Hi, I'm Richelle :)

I'm an artist and software engineer living in Longmont, Colorado with my husband, Patrick and our cat, Lois. When I'm not in front of my easel or computer I love to travel, hike and spend time outside.

About Me

Originally from West Virginia, I’ve lived in the mountains my whole life- they’re in my blood. I spend a lot of time outdoors when I’m not working, and most of my creative inspiration comes from the landscape; both natural and built environments. For as long as I can remember, I’ve enjoyed making things and working with my hands, but I didn’t consider myself an artist until I created my first authentic body of work in college.

I paint in series and approach each collection a little differently. I'm heavily influenced by whatever I'm learning at the moment and, true to my analytical side, I love creating rules for each series. Whether I'm painting landscapes, abstracts, or something else, my approach to color is what seems to tie everything together.

Currently, I am self-represented and sell my work online and ship directly from my home studio in Longmont. I offer wholesale for retail shops and print discounts for interior designers (please email me for more information).

Thank you for stopping by! Take a look around or drop me a note to say hello. For more "behind the scenes" content, follow along with me on Instagram.

Richelle Cripe Profile Shot
Bio

Longmont-based artist Richelle Cripe is a painter whose works are fueled by philosophy and personal discovery. Her paintings explore color theory through the use of a restrained palette and the worlds of possibility that exist when we tune into the choice of imagination and allow our own perspective to be changed in the process. She received dual BA degrees in Art History and Fine and Studio Arts from the University of Kentucky and was a PhD student in the University of Colorado’s ATLAS program.

Ethos

Richelle grew up in the quiet hills of southern West Virginia sketching floor plans on graph paper and making elaborate structures from scraps and cardboard, more interested in building worlds than playing with the toy inhabitants. She checked out the maximum number of books on weekly trips to the library, but it wasn’t just about reading; the library itself was a secret world full of mysterious systems and archaic machines.
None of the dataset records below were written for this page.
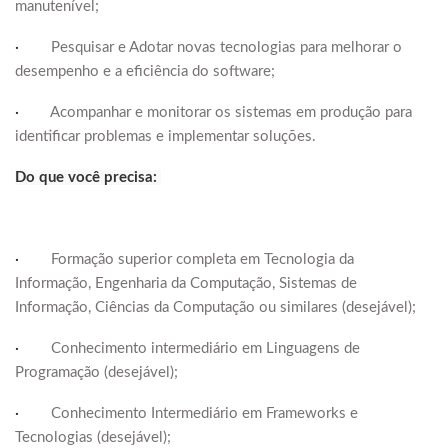
manutenível;
·
Pesquisar e Adotar novas tecnologias para melhorar o
desempenho e a eficiência do software;
·
Acompanhar e monitorar os sistemas em produção para
identificar problemas e implementar soluções.
Do que você precisa:
·
Formação superior completa em Tecnologia da
Informação, Engenharia da Computação, Sistemas de
Informação, Ciências da Computação ou similares (desejável);
·
Conhecimento intermediário em Linguagens de
Programação (desejável);
·
Conhecimento Intermediário em Frameworks e
Tecnologias (desejável);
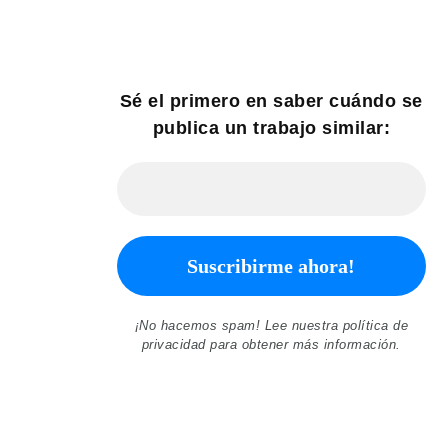
Sé el primero en saber cuándo se
publica un trabajo similar:
¡No hacemos spam! Lee nuestra
política de
privacidad
para obtener más información.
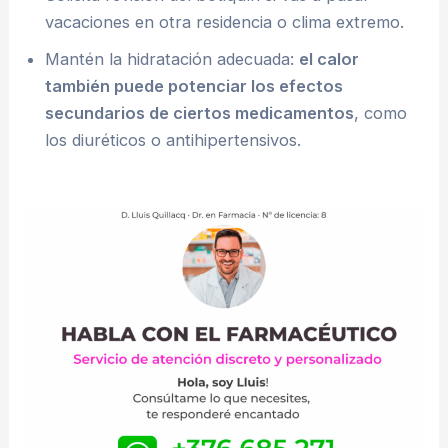
vacaciones en otra residencia o clima extremo.
Mantén la hidratación adecuada:
el calor
también puede potenciar los efectos
secundarios de ciertos medicamentos
, como
los diuréticos o antihipertensivos.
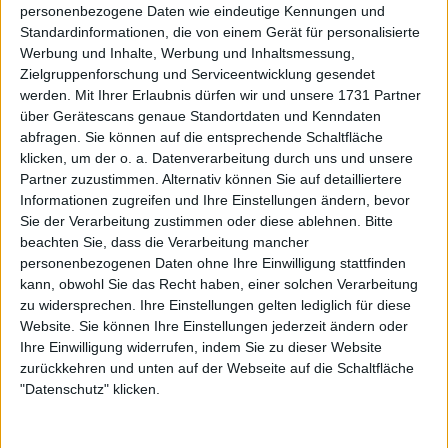
WTA
personenbezogene Daten wie eindeutige Kennungen und
WTA-Race-Update: Elena Rybakina führt weiterhin
Standardinformationen, die von einem Gerät für personalisierte
Werbung und Inhalte, Werbung und Inhaltsmessung,
vor Jessica Pegula, während Bucsa, Stearns und
Zielgruppenforschung und Serviceentwicklung gesendet
Paolini große Sprünge machen
werden.
Mit Ihrer Erlaubnis dürfen wir und unsere 1731 Partner
03 März 2026
über Gerätescans genaue Standortdaten und Kenndaten
abfragen. Sie können auf die entsprechende Schaltfläche
klicken, um der o. a. Datenverarbeitung durch uns und unsere
Partner zuzustimmen. Alternativ können Sie auf detailliertere
Informationen zugreifen und Ihre Einstellungen ändern, bevor
Sie der Verarbeitung zustimmen oder diese ablehnen.
Bitte
beachten Sie, dass die Verarbeitung mancher
personenbezogenen Daten ohne Ihre Einwilligung stattfinden
kann, obwohl Sie das Recht haben, einer solchen Verarbeitung
zu widersprechen. Ihre Einstellungen gelten lediglich für diese
Website. Sie können Ihre Einstellungen jederzeit ändern oder
Ihre Einwilligung widerrufen, indem Sie zu dieser Website
zurückkehren und unten auf der Webseite auf die Schaltfläche
"Datenschutz" klicken.
WTA
Aktueller Stand der WTA-Preisgeldrangliste | Elena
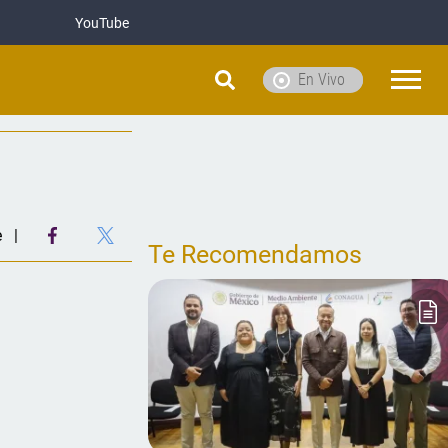
YouTube
En Vivo
e
Te Recomendamos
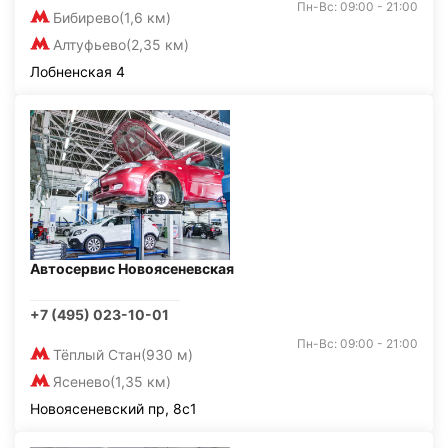
Пн-Вс: 09:00 - 21:00
Бибирево
(1,6 км)
Алтуфьево
(2,35 км)
Лобненская 4
Автосервис Новоясеневская
+7 (495) 023-10-01
Пн-Вс: 09:00 - 21:00
Тёплый Стан
(930 м)
Ясенево
(1,35 км)
Новоясеневский пр, 8с1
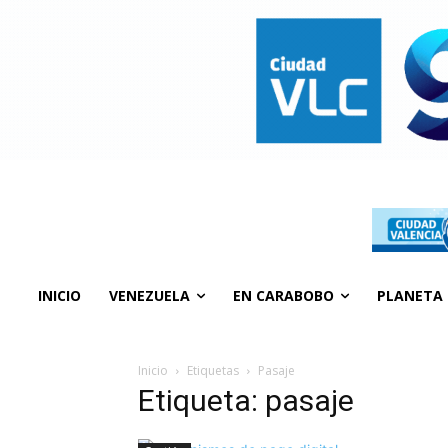
INICIO
VENEZUELA
EN CARABOBO
PLANETA
Inicio
Etiquetas
Pasaje
Etiqueta: pasaje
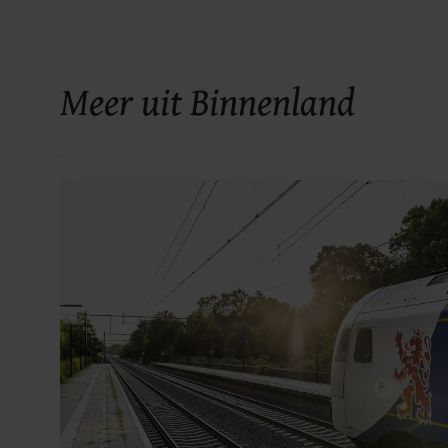
Meer uit Binnenland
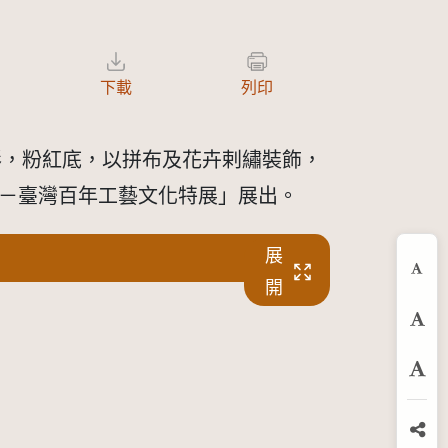
下載
列印
形，粉紅底，以拼布及花卉剌繡裝飾，
工藝印記－臺灣百年工藝文化特展」展出。
展
縮
開
預
放
分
Romantic about the past but realistic about the future, Richelle embraces new technology without abandoning her love of traditional systems. She loves not just reading books but the physicality of books, painting for the gesture of painting, and computers for the unique language of code. Richelle is a citizen of two worlds: the pre-digital era and the newly made digital frontier.

Artist Statement

With every decision made, another route remains untaken. At each fork in the road are the shadows of the choices we didn’t make. Living alongside this reality is another world of untapped possibility that glimmers momentarily when caught by the right angle of sunlight. It’s hard for me to describe what draws me to art, but I believe my fascination originates from this idea. For me, painting is about opening up those other worlds of possibility: that other half. As an ambidextrous person, I’ve always felt this pull. The tension between art and science - the right brain and the left - is a theme in my life. By day, I’m a technologist working in the language of computers, which is a very regimented and analytical space to inhabit. Yet, I’m also an artist with a palette full of colors, using my intuition to quilt together landscapes and complex color combinations. Although this tension exists, I find that neither side is dominant (or both are dominant). It’s a complex and liminal space that I take joy in exploring.

 

When I paint, I tap into my unconscious mind and make each decision organically. None of my paintings are planned. I spontaneously make one decision - and then another - oftentimes with brushes in both hands. I intentionally introduce more decisions, rather than less, into my work to create more possibility in every painting. At times, I’ll choose a color for the sky above the desert’s sprawl only to discover that a previous choice I made no longer works with the new vision. So I revise my course, leaving another alternate painting just beneath the surface of the final one. The outcomes are as surprising to me as someone seeing them for the first time, and it’s this feeling that keeps me coming back to the blank canvas. As a colorist, the surprise of seeing my final paintings is even more profound when I apply the same, limited color palette to two or more works, which always yield wildly different worlds. My focus is never on the end result because my interest lies in the process of the journey - the exploration of the choices we make and the ones we don’t. Through this process, two outcomes unfold - the half that is and the other that has yet to be.